Zagrebelsky lo ha scritto di recente, riflettendo sugli sviluppi economici e politici intorno alla pandemia, che viviamo in una civiltà olistica. Nel tutto nessuno può fare a meno di niente e ogni cosa è parte dello stesso corpo. Davanti a noi si presentano diritti e doveri preziosissimi che questo virus ha messo irrimediabilmente in conflitto. È quasi inevitabile che adesso ogni intervento abbia il dolore dell’amputazione. Non abbiamo saputo apprezzare la vita, figuriamoci come avremmo potuto immaginarne una alternativa. E il potere ha dato troppo adito all’abitudinario perché potesse sentirsi pronto per l’inconsueto. Viene in mente quello che Schopenhauer esprime nel Libro quarto (“Il mondo come volontà”) de Il mondo come volontà e rappresentazione.
“Il mondo, nella molteplicità delle sue parti e delle sue formazioni, è il fenomeno, l’oggettità di un’unica volontà di vivere. L’esistenza stessa e i suoi modi, nel tutto e nelle sue parti, non hanno radice che nella volontà. La volontà è libera, è onnipotente. In ogni cosa si manifesta con la determinazione che essa stessa si dà, in sé e fuori del tempo. Il mondo ne è lo specchio; tutte le limitazioni, le sofferenze, i tormenti che vi si racchiudono sono l’espressione di ciò che la volontà vuole: sono così perché la volontà vuole che siano così.
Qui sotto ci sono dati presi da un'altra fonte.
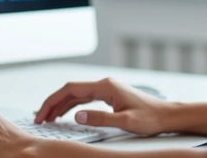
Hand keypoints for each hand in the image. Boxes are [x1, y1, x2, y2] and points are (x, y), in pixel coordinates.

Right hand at [34, 77, 174, 135]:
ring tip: (47, 118)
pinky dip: (71, 106)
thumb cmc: (151, 118)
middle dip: (53, 103)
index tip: (42, 114)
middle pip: (70, 91)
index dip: (53, 101)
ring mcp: (107, 89)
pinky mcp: (109, 95)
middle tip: (39, 118)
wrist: (167, 115)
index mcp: (106, 87)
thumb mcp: (125, 122)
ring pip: (76, 94)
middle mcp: (104, 85)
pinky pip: (84, 98)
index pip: (71, 90)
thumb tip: (77, 116)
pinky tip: (65, 114)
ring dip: (60, 105)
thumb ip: (100, 118)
Dunque è rigorosa legge di giustizia, che ciascun essere porti sulle proprie spalle, oltre all’esistenza in generale, l’esistenza della sua specie e quella della sua propria individualità, quali sono, in condizioni determinate, in un mondo come il nostro, governato dal caso e dall’errore, soggetto alle leggi del tempo, effimero e afflitto da continue sofferenze; gli ostacoli che incontra e che può incontrare, gli si oppongono a giusta ragione. Perché la volontà è sua e, quale è la volontà, tale è il mondo”.
Del resto, non a caso, “Il mondo come volontà” sottotitola che “Acquistata la coscienza di sé, la volontà di vivere si afferma, poi si nega”. Abbiate pietà, ci sono quasi trentamila morti. Chissà che non abbiano trovato posto in quel luogo che separa il diritto a voler vivere dal dovere di farlo come si deve.